Elon Says SpaceX Risks Bankruptcy Without a Raptor Engine Solution

Elon Musk emailed SpaceX employees that there is a crisis in Starship Raptor engine production. SpaceX could face a ‘genuine risk of bankruptcy’ if they cannot achieve Starship flight rate of once every two weeks in 2022.

Elon emailed:
Unfortunately, the Raptor production crisis is much worse than it had seemed a few weeks ago. As we have dug into the issues following the exiting of prior senior management, they have unfortunately turned out to be far more severe than was reported. There is no way to sugarcoat this.

I was going to take this weekend off, as my first weekend off in a long time, but instead, I will be on the Raptor line all night and through the weekend.

Will Heltsley, former SpaceX senior vice president of propulsion, left SpaceX due to lack of Raptor production progress. SpaceX vice president of mission and launch operation Lee Rosen and senior director of mission and launch operations Rick Lim have left SpaceX.

Enough reliable Raptors are needed to fly Starship.
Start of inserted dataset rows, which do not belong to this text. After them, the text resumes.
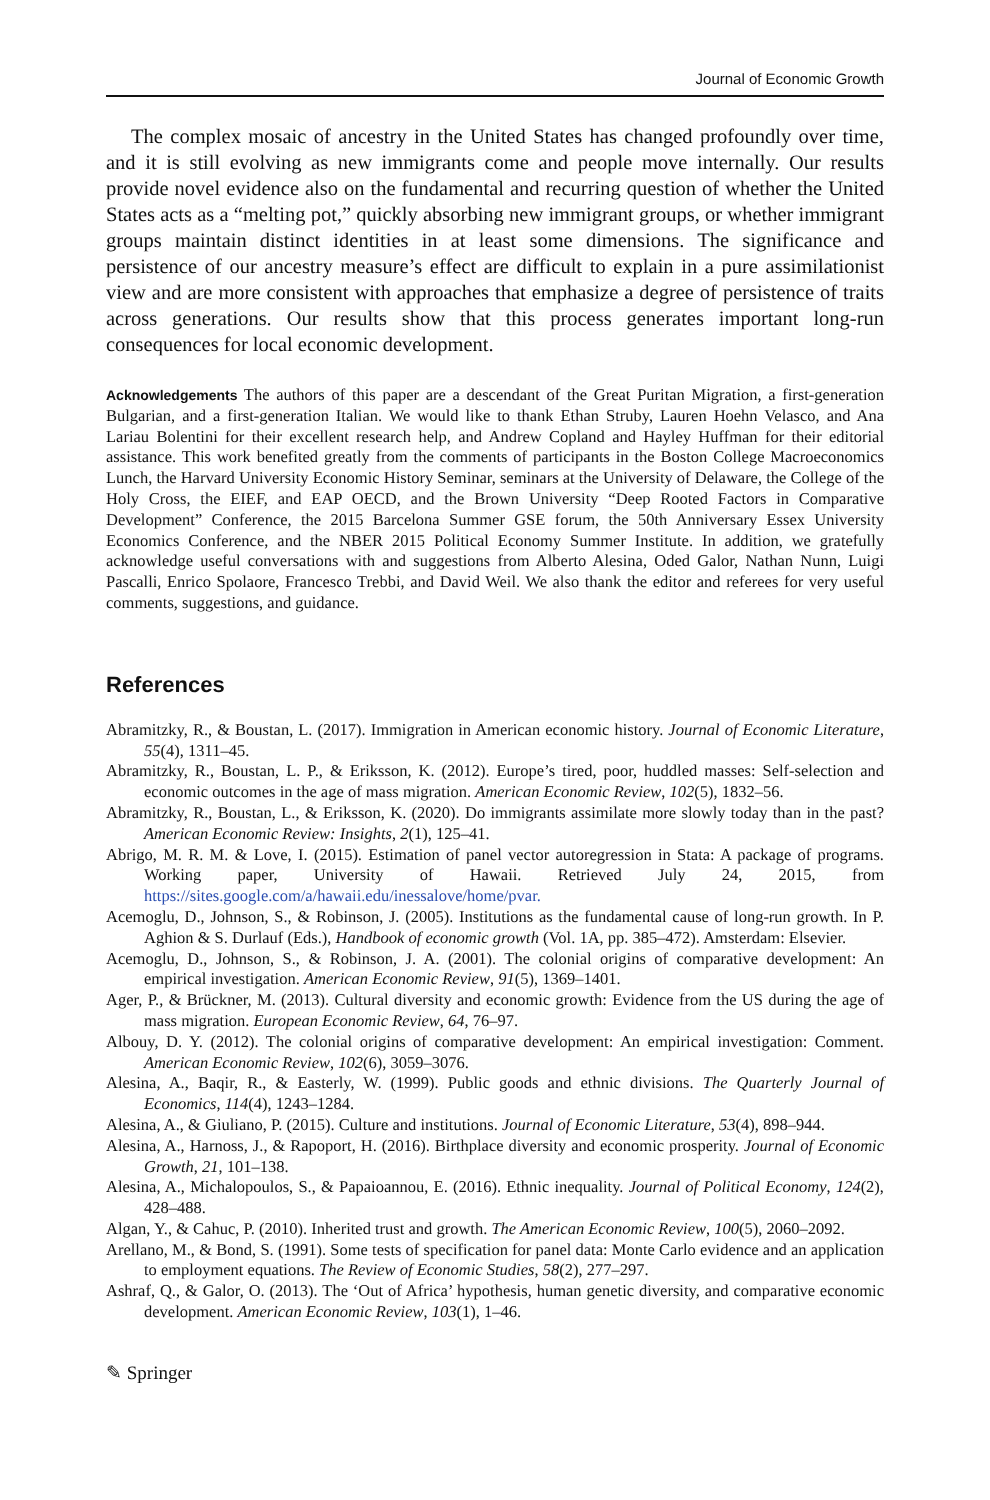Journal of Economic Growth
The complex mosaic of ancestry in the United States has changed profoundly over time, and it is still evolving as new immigrants come and people move internally. Our results provide novel evidence also on the fundamental and recurring question of whether the United States acts as a “melting pot,” quickly absorbing new immigrant groups, or whether immigrant groups maintain distinct identities in at least some dimensions. The significance and persistence of our ancestry measure’s effect are difficult to explain in a pure assimilationist view and are more consistent with approaches that emphasize a degree of persistence of traits across generations. Our results show that this process generates important long-run consequences for local economic development.
Acknowledgements The authors of this paper are a descendant of the Great Puritan Migration, a first-generation Bulgarian, and a first-generation Italian. We would like to thank Ethan Struby, Lauren Hoehn Velasco, and Ana Lariau Bolentini for their excellent research help, and Andrew Copland and Hayley Huffman for their editorial assistance. This work benefited greatly from the comments of participants in the Boston College Macroeconomics Lunch, the Harvard University Economic History Seminar, seminars at the University of Delaware, the College of the Holy Cross, the EIEF, and EAP OECD, and the Brown University “Deep Rooted Factors in Comparative Development” Conference, the 2015 Barcelona Summer GSE forum, the 50th Anniversary Essex University Economics Conference, and the NBER 2015 Political Economy Summer Institute. In addition, we gratefully acknowledge useful conversations with and suggestions from Alberto Alesina, Oded Galor, Nathan Nunn, Luigi Pascalli, Enrico Spolaore, Francesco Trebbi, and David Weil. We also thank the editor and referees for very useful comments, suggestions, and guidance.
References
Abramitzky, R., & Boustan, L. (2017). Immigration in American economic history. Journal of Economic Literature, 55(4), 1311–45.
Abramitzky, R., Boustan, L. P., & Eriksson, K. (2012). Europe’s tired, poor, huddled masses: Self-selection and economic outcomes in the age of mass migration. American Economic Review, 102(5), 1832–56.
Abramitzky, R., Boustan, L., & Eriksson, K. (2020). Do immigrants assimilate more slowly today than in the past? American Economic Review: Insights, 2(1), 125–41.
Abrigo, M. R. M. & Love, I. (2015). Estimation of panel vector autoregression in Stata: A package of programs. Working paper, University of Hawaii. Retrieved July 24, 2015, from https://sites.google.com/a/hawaii.edu/inessalove/home/pvar.
Acemoglu, D., Johnson, S., & Robinson, J. (2005). Institutions as the fundamental cause of long-run growth. In P. Aghion & S. Durlauf (Eds.), Handbook of economic growth (Vol. 1A, pp. 385–472). Amsterdam: Elsevier.
Acemoglu, D., Johnson, S., & Robinson, J. A. (2001). The colonial origins of comparative development: An empirical investigation. American Economic Review, 91(5), 1369–1401.
Ager, P., & Brückner, M. (2013). Cultural diversity and economic growth: Evidence from the US during the age of mass migration. European Economic Review, 64, 76–97.
Albouy, D. Y. (2012). The colonial origins of comparative development: An empirical investigation: Comment. American Economic Review, 102(6), 3059–3076.
Alesina, A., Baqir, R., & Easterly, W. (1999). Public goods and ethnic divisions. The Quarterly Journal of Economics, 114(4), 1243–1284.
Alesina, A., & Giuliano, P. (2015). Culture and institutions. Journal of Economic Literature, 53(4), 898–944.
Alesina, A., Harnoss, J., & Rapoport, H. (2016). Birthplace diversity and economic prosperity. Journal of Economic Growth, 21, 101–138.
Alesina, A., Michalopoulos, S., & Papaioannou, E. (2016). Ethnic inequality. Journal of Political Economy, 124(2), 428–488.
Algan, Y., & Cahuc, P. (2010). Inherited trust and growth. The American Economic Review, 100(5), 2060–2092.
Arellano, M., & Bond, S. (1991). Some tests of specification for panel data: Monte Carlo evidence and an application to employment equations. The Review of Economic Studies, 58(2), 277–297.
Ashraf, Q., & Galor, O. (2013). The ‘Out of Africa’ hypothesis, human genetic diversity, and comparative economic development. American Economic Review, 103(1), 1–46.
✎ Springer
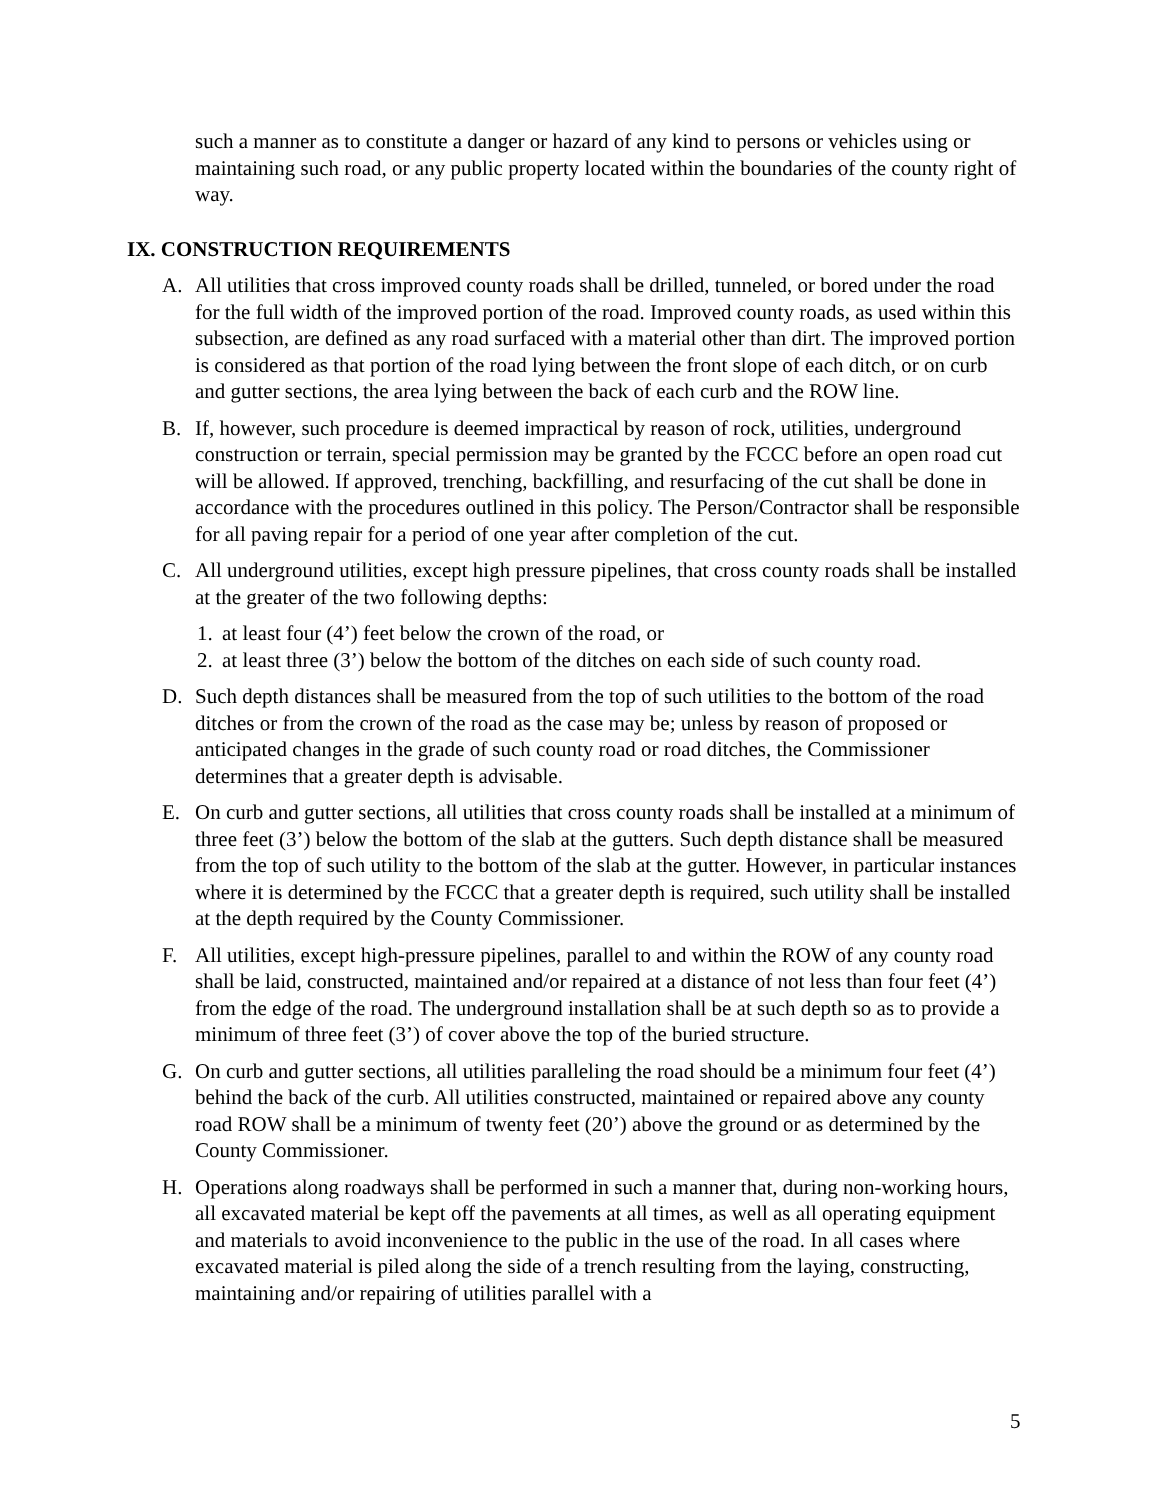such a manner as to constitute a danger or hazard of any kind to persons or vehicles using or maintaining such road, or any public property located within the boundaries of the county right of way.
IX. CONSTRUCTION REQUIREMENTS
A. All utilities that cross improved county roads shall be drilled, tunneled, or bored under the road for the full width of the improved portion of the road. Improved county roads, as used within this subsection, are defined as any road surfaced with a material other than dirt. The improved portion is considered as that portion of the road lying between the front slope of each ditch, or on curb and gutter sections, the area lying between the back of each curb and the ROW line.
B. If, however, such procedure is deemed impractical by reason of rock, utilities, underground construction or terrain, special permission may be granted by the FCCC before an open road cut will be allowed. If approved, trenching, backfilling, and resurfacing of the cut shall be done in accordance with the procedures outlined in this policy. The Person/Contractor shall be responsible for all paving repair for a period of one year after completion of the cut.
C. All underground utilities, except high pressure pipelines, that cross county roads shall be installed at the greater of the two following depths:
1.
at least four (4’) feet below the crown of the road, or
2.
at least three (3’) below the bottom of the ditches on each side of such county road.
D. Such depth distances shall be measured from the top of such utilities to the bottom of the road ditches or from the crown of the road as the case may be; unless by reason of proposed or anticipated changes in the grade of such county road or road ditches, the Commissioner determines that a greater depth is advisable.
E. On curb and gutter sections, all utilities that cross county roads shall be installed at a minimum of three feet (3’) below the bottom of the slab at the gutters. Such depth distance shall be measured from the top of such utility to the bottom of the slab at the gutter. However, in particular instances where it is determined by the FCCC that a greater depth is required, such utility shall be installed at the depth required by the County Commissioner.
F. All utilities, except high-pressure pipelines, parallel to and within the ROW of any county road shall be laid, constructed, maintained and/or repaired at a distance of not less than four feet (4’) from the edge of the road. The underground installation shall be at such depth so as to provide a minimum of three feet (3’) of cover above the top of the buried structure.
G. On curb and gutter sections, all utilities paralleling the road should be a minimum four feet (4’) behind the back of the curb. All utilities constructed, maintained or repaired above any county road ROW shall be a minimum of twenty feet (20’) above the ground or as determined by the County Commissioner.
H. Operations along roadways shall be performed in such a manner that, during non-working hours, all excavated material be kept off the pavements at all times, as well as all operating equipment and materials to avoid inconvenience to the public in the use of the road. In all cases where excavated material is piled along the side of a trench resulting from the laying, constructing, maintaining and/or repairing of utilities parallel with a
5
Starship is needed for Starlink Satellite V2. SpaceX Falcon 9 has neither the volume nor the mass to orbit needed for satellite V2. Satellite V1 is financially weak, while V2 is strong.

SpaceX will put up Gen2 satellite network with satellites 850-1000 kilogram with up to 80 gbps capacity per satellite versus 18 gbps in current version 1. Gen2 satellites are five times bigger but have five times the capacity of Gen1 Starlink staellites.

~30,000 satellite Starlink Gen2 constellation as proposed would have a total instantaneous bandwidth of at least 500 terabits per second (Tbps) overland (~1800 Tbps including ocean coverage). As of 2020, the total installed bandwidth of global internet infrastructure was estimated to be 600 Tbps. The Gen2 satellite network would be able to handle 15 times the number of customers which would be 15 times the revenue of the Gen1 satellite network.

Assuming Starship is capable of launching 100-150 tons (~220,000-330,000 lb) to the low Earth orbits Starlink Gen2 is targeting, each Starship will launch up to 120 satellites – each weighing approximately 850-1250 kg. SpaceX’s original June 2020 Gen2 filing implied that the next generation of Starlink satellites would have up to three times the maximum bandwidth of existing V1.0 satellites (~50+ Gbps).

SpaceX is ramping terminal production to several million units per year, which will consume massive capital. This assumes that satellite V2 will be on orbit to handle the bandwidth demand. These terminals will be useless otherwise.

Elon might have recently been selling Tesla shares to help fund SpaceX through a rough patch.

SpaceX was still getting waivers and permission from the FCC to launch the Gen2 constellation. Jeff Bezos, Amazon and Blue Origin were using lawsuits and regulatory challenges to slow SpaceX deployment of Starlink.

The first orbital launch is scheduled for January, 2022. Starship was delayed several months already. FCC permissions were needed. There have also been heat shield tile issues.

SpaceX still needed to launch ten thousand more Gen1 Starlink satellites. SpaceX had talked about 12 Starship test launches next year at a recent conference. Elon was probably targeting one payload launch every two weeks starting in early 2023. Starship Starlink launches would be 6000 more Starlink Gen1 version 2 satellites in 2023. Thirty or forty Falcon 9 Starlink launches would be 1800 to 2400 more Gen 1 version 2 satellites in 2022 and 2023.

Gen 2 would not be approved and ready til about 2023 or 2024. 2023 would be when they could use Starship to complete Gen 1, twelve thousand satellites.

Elon wants to urgently resolve the Raptor engine production issues and Starship issues to prevent delays late in 2022 or in 2023.

Starship being usablefor payloads in 2023 would be able to speed up Starlink Gen1 deployment from 2025 to early 2023. Starship being ready in 2022 would enable significant Gen 2 deployment in 2023-2024.